-- Exercise --
Restate the following entries exactly. Keep the pictures out.

** Extracted information follows **

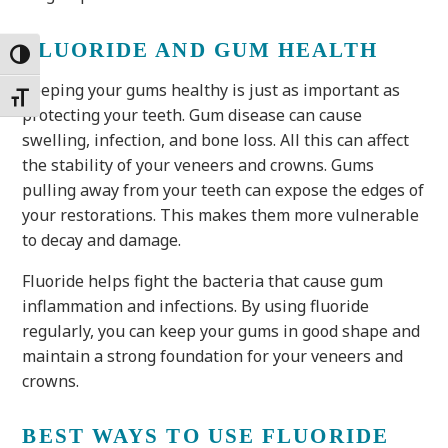
FLUORIDE AND GUM HEALTH
Toggle High Contrast
Keeping your gums healthy is just as important as
Toggle Font size
protecting your teeth. Gum disease can cause
swelling, infection, and bone loss. All this can affect
the stability of your veneers and crowns. Gums
pulling away from your teeth can expose the edges of
your restorations. This makes them more vulnerable
to decay and damage.
Fluoride helps fight the bacteria that cause gum
inflammation and infections. By using fluoride
regularly, you can keep your gums in good shape and
maintain a strong foundation for your veneers and
crowns.
BEST WAYS TO USE FLUORIDE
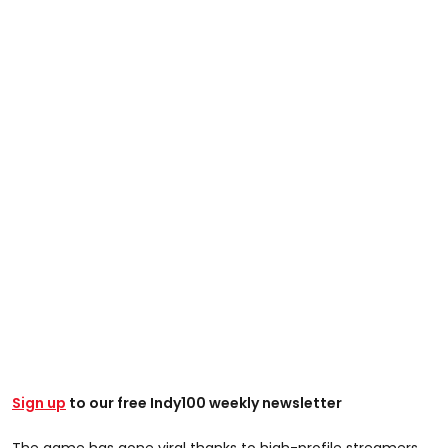
Sign up
to our free Indy100 weekly newsletter
The game has gone viral thanks to high-profile streamers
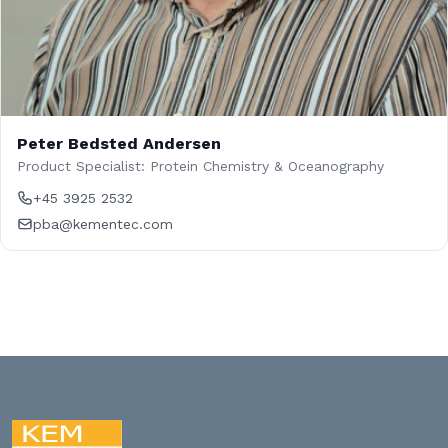
Peter Bedsted Andersen
Product Specialist: Protein Chemistry & Oceanography
+45 3925 2532
pba@kementec.com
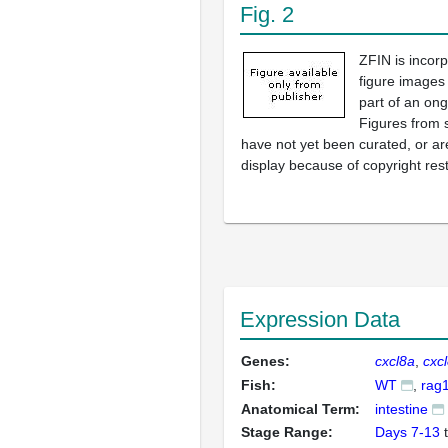
Fig. 2
ZFIN is incor
figure images
part of an ong
Figures from 
have not yet been curated, or are
display because of copyright rest
Expression Data
Genes:
cxcl8a
cxc
Fish:
WT
rag
Anatomical Term:
intestine
Stage Range:
Days 7-13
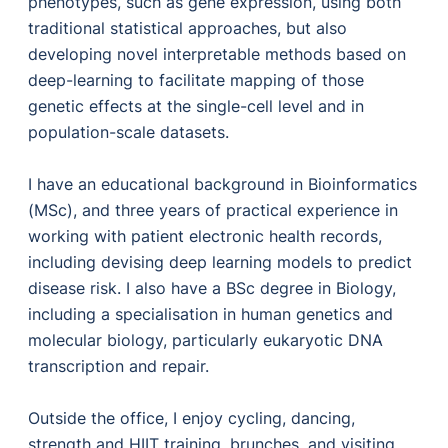
phenotypes, such as gene expression, using both
traditional statistical approaches, but also
developing novel interpretable methods based on
deep-learning to facilitate mapping of those
genetic effects at the single-cell level and in
population-scale datasets.
I have an educational background in Bioinformatics
(MSc), and three years of practical experience in
working with patient electronic health records,
including devising deep learning models to predict
disease risk. I also have a BSc degree in Biology,
including a specialisation in human genetics and
molecular biology, particularly eukaryotic DNA
transcription and repair.
Outside the office, I enjoy cycling, dancing,
strength and HIIT training, brunches, and visiting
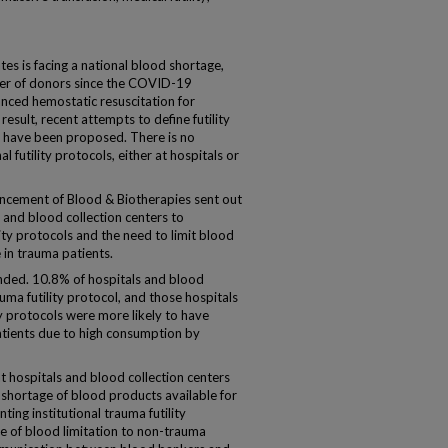
s is facing a national blood shortage,
ber of donors since the COVID-19
anced hemostatic resuscitation for
esult, recent attempts to define futility
ia have been proposed. There is no
al futility protocols, either at hospitals or
ncement of Blood & Biotherapies sent out
 and blood collection centers to
ity protocols and the need to limit blood
 in trauma patients.
onded. 10.8% of hospitals and blood
uma futility protocol, and those hospitals
ty protocols were more likely to have
atients due to high consumption by
t hospitals and blood collection centers
shortage of blood products available for
ng institutional trauma futility
e of blood limitation to non-trauma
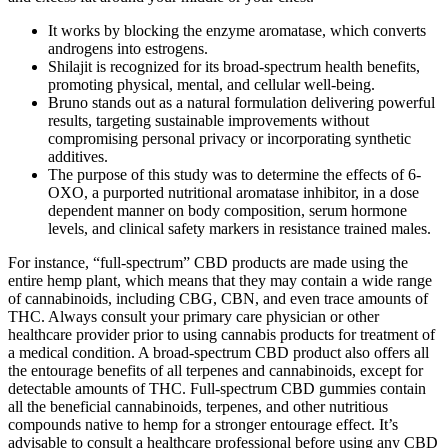
It works by blocking the enzyme aromatase, which converts
androgens into estrogens.
Shilajit is recognized for its broad-spectrum health benefits,
promoting physical, mental, and cellular well-being.
Bruno stands out as a natural formulation delivering powerful
results, targeting sustainable improvements without
compromising personal privacy or incorporating synthetic
additives.
The purpose of this study was to determine the effects of 6-
OXO, a purported nutritional aromatase inhibitor, in a dose
dependent manner on body composition, serum hormone
levels, and clinical safety markers in resistance trained males.
For instance, “full-spectrum” CBD products are made using the
entire hemp plant, which means that they may contain a wide range
of cannabinoids, including CBG, CBN, and even trace amounts of
THC. Always consult your primary care physician or other
healthcare provider prior to using cannabis products for treatment of
a medical condition. A broad-spectrum CBD product also offers all
the entourage benefits of all terpenes and cannabinoids, except for
detectable amounts of THC. Full-spectrum CBD gummies contain
all the beneficial cannabinoids, terpenes, and other nutritious
compounds native to hemp for a stronger entourage effect. It’s
advisable to consult a healthcare professional before using any CBD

** End of Extracted information **

-- Task result --
FLUORIDE AND GUM HEALTH
Toggle High Contrast
Keeping your gums healthy is just as important as
Toggle Font size
protecting your teeth. Gum disease can cause
swelling, infection, and bone loss. All this can affect
the stability of your veneers and crowns. Gums
pulling away from your teeth can expose the edges of
your restorations. This makes them more vulnerable
to decay and damage.
Fluoride helps fight the bacteria that cause gum
inflammation and infections. By using fluoride
regularly, you can keep your gums in good shape and
maintain a strong foundation for your veneers and
crowns.
BEST WAYS TO USE FLUORIDE
Sign up
to our free Indy100 weekly newsletter
The game has gone viral thanks to high-profile streamers
Peter Bedsted Andersen
Product Specialist: Protein Chemistry & Oceanography
+45 3925 2532
pba@kementec.com
Fig. 2
ZFIN is incor
figure images
part of an ong
Figures from 
have not yet been curated, or are
display because of copyright rest
Expression Data
Genes:
cxcl8a
cxc
Fish:
WT
rag
Anatomical Term:
intestine
Stage Range:
Days 7-13
phenotypes, such as gene expression, using both
traditional statistical approaches, but also
developing novel interpretable methods based on
deep-learning to facilitate mapping of those
genetic effects at the single-cell level and in
population-scale datasets.
I have an educational background in Bioinformatics
(MSc), and three years of practical experience in
working with patient electronic health records,
including devising deep learning models to predict
disease risk. I also have a BSc degree in Biology,
including a specialisation in human genetics and
molecular biology, particularly eukaryotic DNA
transcription and repair.
Outside the office, I enjoy cycling, dancing,
strength and HIIT training, brunches, and visiting
s is facing a national blood shortage,
ber of donors since the COVID-19
anced hemostatic resuscitation for
esult, recent attempts to define futility
ia have been proposed. There is no
al futility protocols, either at hospitals or
ncement of Blood & Biotherapies sent out
 and blood collection centers to
ity protocols and the need to limit blood
 in trauma patients.
onded. 10.8% of hospitals and blood
uma futility protocol, and those hospitals
ty protocols were more likely to have
atients due to high consumption by
t hospitals and blood collection centers
shortage of blood products available for
ng institutional trauma futility
e of blood limitation to non-trauma
It works by blocking the enzyme aromatase, which converts
androgens into estrogens.
Shilajit is recognized for its broad-spectrum health benefits,
promoting physical, mental, and cellular well-being.
Bruno stands out as a natural formulation delivering powerful
results, targeting sustainable improvements without
compromising personal privacy or incorporating synthetic
additives.
The purpose of this study was to determine the effects of 6-
OXO, a purported nutritional aromatase inhibitor, in a dose
dependent manner on body composition, serum hormone
levels, and clinical safety markers in resistance trained males.
For instance, “full-spectrum” CBD products are made using the
entire hemp plant, which means that they may contain a wide range
of cannabinoids, including CBG, CBN, and even trace amounts of
THC. Always consult your primary care physician or other
healthcare provider prior to using cannabis products for treatment of
a medical condition. A broad-spectrum CBD product also offers all
the entourage benefits of all terpenes and cannabinoids, except for
detectable amounts of THC. Full-spectrum CBD gummies contain
all the beneficial cannabinoids, terpenes, and other nutritious
compounds native to hemp for a stronger entourage effect. It’s
advisable to consult a healthcare professional before using any CBD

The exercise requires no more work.